= 練習課題 =
1. PSRの解説文によると、PSRはどのような背景と目的で作成されたのか、一～三文で説明しなさい。
2. PSRの解説文によると、廃止されたPSR-0はどの規約に置き換えられたか答えなさい。

━━ 本文抜粋

過去にはZend FrameworkやCakePHP等のフレームワーク、PEAR等のライブラリ毎に独自のコーディング規約を設けて開発を行っていました。現在では開発を行うときにComposer等のパッケージ管理ツールを使って、必要なフレームワーク、ライブラリを利用して開発するというスタイルが普及しています。その時に、各ライブラリ間で相互利用ができるようにコーディング規約を統一しましょうということでPSRが作成されました。
作成しているのはPHP-FIG(PHP Framework Interop Group)というグループで、CakePHP、Composer、Drupal、Laravel、PEAR、Symfony、Zend Framework 2などの主要なPHPフレームワーク、ツールの開発者が集まっています。
現在の規約
PSRには番号が振られていて、番号毎に何に関しての規約なのかが決まっています。現在公開されている規約には以下のものがあります。
- PSR-1 基本的な標準コーディング規約(Basic Coding Standard)
- PSR-2 コーディングスタイルガイド(Coding Style Guide)
- PSR-3 ログインターフェース(Logger Interface)
- PSR-4 標準オートローディング(Autoloading Standard)
- PSR-6 キャッシュインターフェース(Caching Interface)
- PSR-7 HTTPメッセージインターフェース(HTTP Message Interfaces)
使用頻度が高そうな規約はPSR-1、PSR-2、PSR-4あたりでしょうか。PHPで開発される方は一度は目を通しておいた方がいいと思います。
まだ作成中の規約もあり、PSR-5(PHPドキュメントについて)やPSR-9、PSR-10(セキュリティについて)などは現在作成中です。
また、既に廃止された規約もあり、PSR-0(オートローディングについて)は廃止され、PSR-4に置き換えられました。
今回はPSR-7(HTTPメッセージインターフェース)にどのようなことが書かれているかを見ていきます。
PSR-7 HTTPメッセージインターフェース
PSR-7ではHTTPメッセージやURIを扱うときのインターフェースについて書かれています。
PHPでHTTPメッセージを扱う場面というのは、POSTやGET、COOKIEなどのデータを取得したり、cURLを使用して外部のURIにアクセスしたりする場合等があります。
特に規約などが無くても、$_POSTや$_GETなどのグローバル変数を直接使用したり、フレームワークに備え付けのライブラリを利用すれば問題なく開発できますが、この規約に従って作成することによって他のライブラリを使用したり、もしくは自分の作ったライブラリを他の開発者に使用してもらうことがやりやすくなります。
インターフェース
PSR-7ではの以下のインターフェースを提供しています。
全てのインターフェースの名前空間はPsr\Http\Messageになります。

━━━━
━━ 資料

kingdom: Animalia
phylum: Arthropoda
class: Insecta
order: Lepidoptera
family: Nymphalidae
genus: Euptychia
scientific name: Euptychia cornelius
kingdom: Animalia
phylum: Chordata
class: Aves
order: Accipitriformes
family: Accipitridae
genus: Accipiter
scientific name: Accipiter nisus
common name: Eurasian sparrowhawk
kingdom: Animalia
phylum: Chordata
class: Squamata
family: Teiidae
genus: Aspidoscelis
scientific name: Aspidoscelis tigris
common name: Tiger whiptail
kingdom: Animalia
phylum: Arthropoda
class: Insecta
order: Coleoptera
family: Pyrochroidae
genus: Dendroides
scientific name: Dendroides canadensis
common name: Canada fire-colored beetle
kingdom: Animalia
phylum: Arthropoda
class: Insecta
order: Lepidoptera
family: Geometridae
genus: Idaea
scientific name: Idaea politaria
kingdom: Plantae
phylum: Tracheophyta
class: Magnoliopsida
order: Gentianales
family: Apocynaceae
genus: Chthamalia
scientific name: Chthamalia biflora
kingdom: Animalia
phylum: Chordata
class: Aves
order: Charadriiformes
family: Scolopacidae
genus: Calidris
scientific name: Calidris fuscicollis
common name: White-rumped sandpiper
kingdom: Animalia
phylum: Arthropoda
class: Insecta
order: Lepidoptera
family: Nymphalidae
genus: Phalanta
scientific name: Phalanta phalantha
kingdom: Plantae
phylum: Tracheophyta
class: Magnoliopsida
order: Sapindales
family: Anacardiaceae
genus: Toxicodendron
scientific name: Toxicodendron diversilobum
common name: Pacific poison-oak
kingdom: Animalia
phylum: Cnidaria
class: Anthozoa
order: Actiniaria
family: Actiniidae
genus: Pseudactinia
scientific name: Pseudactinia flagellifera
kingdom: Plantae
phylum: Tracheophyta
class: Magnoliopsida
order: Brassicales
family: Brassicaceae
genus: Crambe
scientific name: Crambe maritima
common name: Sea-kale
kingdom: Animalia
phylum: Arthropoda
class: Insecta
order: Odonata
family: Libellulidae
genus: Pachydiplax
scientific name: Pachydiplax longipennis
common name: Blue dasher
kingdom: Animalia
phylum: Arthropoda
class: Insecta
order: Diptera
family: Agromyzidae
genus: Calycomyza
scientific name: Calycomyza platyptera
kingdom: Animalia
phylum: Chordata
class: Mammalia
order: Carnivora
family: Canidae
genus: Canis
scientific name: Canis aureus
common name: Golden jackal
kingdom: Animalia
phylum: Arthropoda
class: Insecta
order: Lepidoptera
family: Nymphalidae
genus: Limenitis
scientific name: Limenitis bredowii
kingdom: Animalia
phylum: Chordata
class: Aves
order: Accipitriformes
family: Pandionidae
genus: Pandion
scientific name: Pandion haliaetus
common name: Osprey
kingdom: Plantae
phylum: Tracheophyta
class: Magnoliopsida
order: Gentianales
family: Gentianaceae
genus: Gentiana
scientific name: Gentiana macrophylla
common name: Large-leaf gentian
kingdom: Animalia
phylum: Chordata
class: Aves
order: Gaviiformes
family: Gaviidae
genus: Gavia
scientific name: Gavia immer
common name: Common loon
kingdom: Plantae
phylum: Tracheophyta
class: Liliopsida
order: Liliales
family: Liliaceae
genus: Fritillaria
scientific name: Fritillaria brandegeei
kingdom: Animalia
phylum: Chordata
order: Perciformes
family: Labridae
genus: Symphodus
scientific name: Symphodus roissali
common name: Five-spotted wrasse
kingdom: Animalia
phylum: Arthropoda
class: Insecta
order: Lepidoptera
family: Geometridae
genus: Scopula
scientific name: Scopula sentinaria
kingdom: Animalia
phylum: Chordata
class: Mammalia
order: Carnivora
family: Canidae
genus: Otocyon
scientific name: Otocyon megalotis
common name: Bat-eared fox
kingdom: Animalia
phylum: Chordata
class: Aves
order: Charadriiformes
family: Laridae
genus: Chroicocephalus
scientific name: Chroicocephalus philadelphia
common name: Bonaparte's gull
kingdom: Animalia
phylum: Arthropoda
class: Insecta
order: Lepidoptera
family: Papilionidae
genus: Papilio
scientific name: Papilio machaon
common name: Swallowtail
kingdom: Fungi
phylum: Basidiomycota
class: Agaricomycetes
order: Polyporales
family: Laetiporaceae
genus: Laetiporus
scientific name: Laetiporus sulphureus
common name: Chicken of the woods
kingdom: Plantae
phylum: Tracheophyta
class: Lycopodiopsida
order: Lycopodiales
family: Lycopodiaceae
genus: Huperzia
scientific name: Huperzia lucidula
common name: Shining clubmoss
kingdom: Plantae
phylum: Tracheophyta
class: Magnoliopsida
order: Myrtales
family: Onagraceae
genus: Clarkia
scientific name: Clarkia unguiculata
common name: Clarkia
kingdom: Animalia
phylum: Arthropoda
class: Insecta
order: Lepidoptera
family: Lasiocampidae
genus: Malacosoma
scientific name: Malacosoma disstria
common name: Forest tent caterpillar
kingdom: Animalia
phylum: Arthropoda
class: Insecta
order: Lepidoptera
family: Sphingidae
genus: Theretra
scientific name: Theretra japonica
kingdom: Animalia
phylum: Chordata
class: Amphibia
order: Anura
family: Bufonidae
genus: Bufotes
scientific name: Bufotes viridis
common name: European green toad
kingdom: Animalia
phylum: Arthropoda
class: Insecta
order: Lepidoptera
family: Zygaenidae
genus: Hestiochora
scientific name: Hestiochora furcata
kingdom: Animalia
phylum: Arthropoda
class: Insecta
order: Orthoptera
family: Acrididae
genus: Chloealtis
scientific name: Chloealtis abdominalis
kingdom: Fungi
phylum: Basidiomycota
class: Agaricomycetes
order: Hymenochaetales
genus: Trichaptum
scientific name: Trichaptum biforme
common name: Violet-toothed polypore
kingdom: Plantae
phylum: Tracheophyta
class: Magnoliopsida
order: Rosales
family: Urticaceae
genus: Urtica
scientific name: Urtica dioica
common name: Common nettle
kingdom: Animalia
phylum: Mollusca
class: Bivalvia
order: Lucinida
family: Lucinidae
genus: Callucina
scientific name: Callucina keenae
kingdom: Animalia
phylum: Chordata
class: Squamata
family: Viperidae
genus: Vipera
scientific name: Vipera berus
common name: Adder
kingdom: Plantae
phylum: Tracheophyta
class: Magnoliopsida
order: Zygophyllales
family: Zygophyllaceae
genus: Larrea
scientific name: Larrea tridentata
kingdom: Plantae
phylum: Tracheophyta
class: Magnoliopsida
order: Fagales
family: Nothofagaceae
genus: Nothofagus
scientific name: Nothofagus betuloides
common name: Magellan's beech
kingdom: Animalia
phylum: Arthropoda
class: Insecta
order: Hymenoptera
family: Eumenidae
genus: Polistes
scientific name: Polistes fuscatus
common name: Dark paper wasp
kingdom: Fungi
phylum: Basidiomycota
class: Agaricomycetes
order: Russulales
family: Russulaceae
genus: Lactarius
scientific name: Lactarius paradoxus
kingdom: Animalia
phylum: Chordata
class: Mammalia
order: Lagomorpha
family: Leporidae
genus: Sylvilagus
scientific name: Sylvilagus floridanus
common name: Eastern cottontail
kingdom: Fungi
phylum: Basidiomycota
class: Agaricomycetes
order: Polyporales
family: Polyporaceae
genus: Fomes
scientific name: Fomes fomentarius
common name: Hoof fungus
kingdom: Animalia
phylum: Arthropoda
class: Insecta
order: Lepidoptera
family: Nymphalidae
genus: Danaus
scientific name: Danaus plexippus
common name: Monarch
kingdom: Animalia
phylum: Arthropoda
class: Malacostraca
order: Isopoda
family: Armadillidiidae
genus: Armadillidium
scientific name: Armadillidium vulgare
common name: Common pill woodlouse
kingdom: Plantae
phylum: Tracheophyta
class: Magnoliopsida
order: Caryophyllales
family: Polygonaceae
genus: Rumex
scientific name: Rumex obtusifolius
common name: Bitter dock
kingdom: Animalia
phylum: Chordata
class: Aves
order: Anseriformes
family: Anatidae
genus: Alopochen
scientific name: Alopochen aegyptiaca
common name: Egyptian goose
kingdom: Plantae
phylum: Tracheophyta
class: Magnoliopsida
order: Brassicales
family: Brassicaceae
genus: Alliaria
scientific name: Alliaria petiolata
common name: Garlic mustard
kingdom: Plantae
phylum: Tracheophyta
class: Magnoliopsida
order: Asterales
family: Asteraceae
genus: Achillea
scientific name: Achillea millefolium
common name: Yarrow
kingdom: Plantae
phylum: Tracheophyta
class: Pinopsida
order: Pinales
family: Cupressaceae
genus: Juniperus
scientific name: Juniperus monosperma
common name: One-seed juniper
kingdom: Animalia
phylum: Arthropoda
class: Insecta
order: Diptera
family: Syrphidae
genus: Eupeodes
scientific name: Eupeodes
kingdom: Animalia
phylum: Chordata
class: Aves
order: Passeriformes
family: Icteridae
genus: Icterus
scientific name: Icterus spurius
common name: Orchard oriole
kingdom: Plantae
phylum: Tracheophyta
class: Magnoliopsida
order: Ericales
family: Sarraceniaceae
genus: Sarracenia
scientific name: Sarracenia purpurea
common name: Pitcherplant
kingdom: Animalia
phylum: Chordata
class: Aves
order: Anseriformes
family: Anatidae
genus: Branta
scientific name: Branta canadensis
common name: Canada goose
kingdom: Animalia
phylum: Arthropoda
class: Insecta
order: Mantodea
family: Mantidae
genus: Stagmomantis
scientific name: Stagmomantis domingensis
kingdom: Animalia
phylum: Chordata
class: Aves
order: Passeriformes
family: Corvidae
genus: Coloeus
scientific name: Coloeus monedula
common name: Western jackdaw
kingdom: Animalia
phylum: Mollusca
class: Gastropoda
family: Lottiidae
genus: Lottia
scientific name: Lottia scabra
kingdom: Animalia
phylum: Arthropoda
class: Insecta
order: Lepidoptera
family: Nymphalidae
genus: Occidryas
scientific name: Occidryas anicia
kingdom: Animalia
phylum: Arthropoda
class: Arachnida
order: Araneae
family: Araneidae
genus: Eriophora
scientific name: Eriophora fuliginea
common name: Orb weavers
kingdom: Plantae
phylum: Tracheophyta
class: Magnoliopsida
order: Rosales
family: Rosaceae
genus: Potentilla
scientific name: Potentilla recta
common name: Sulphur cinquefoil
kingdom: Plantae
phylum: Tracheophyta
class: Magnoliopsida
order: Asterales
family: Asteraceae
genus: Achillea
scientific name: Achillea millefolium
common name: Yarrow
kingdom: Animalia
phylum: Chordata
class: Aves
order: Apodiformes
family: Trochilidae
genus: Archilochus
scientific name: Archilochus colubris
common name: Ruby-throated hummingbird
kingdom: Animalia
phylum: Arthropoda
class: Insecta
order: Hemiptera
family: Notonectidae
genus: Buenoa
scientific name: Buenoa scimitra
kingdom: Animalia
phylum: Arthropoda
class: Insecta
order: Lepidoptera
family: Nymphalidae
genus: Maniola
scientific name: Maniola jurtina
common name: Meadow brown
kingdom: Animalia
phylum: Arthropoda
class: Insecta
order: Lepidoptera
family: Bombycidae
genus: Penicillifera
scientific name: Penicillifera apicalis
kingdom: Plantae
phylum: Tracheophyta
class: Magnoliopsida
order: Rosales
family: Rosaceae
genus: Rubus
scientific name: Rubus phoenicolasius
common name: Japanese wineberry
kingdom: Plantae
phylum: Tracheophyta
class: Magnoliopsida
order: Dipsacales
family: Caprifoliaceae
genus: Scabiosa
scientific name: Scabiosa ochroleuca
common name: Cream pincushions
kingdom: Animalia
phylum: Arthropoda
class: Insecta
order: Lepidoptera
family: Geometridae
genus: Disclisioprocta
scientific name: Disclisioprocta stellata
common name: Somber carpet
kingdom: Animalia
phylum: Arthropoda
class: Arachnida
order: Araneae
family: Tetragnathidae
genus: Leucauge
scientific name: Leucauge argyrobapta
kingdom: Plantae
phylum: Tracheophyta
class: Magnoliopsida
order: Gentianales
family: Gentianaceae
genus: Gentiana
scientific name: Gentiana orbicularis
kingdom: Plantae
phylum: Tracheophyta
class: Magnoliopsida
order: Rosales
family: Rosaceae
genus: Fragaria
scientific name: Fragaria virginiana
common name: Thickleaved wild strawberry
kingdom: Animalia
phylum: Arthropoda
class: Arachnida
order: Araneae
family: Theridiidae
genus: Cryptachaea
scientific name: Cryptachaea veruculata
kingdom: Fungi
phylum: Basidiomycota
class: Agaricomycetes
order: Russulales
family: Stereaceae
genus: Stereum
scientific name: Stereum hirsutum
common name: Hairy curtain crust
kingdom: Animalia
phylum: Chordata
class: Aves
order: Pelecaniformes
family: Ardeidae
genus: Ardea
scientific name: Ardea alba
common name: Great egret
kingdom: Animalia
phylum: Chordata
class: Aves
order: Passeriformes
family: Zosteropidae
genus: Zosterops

━━━━

= 解答 =
1. かつてはフレームワークやライブラリごとに独自のコーディング規約が設けられていたが、現在はComposer等のパッケージ管理ツールで必要なフレームワークやライブラリを利用して開発するスタイルが普及している。そこで、各ライブラリ間で相互利用ができるようにコーディング規約を統一するためにPSRが作成された。

2. PSR-4に置き換えられた。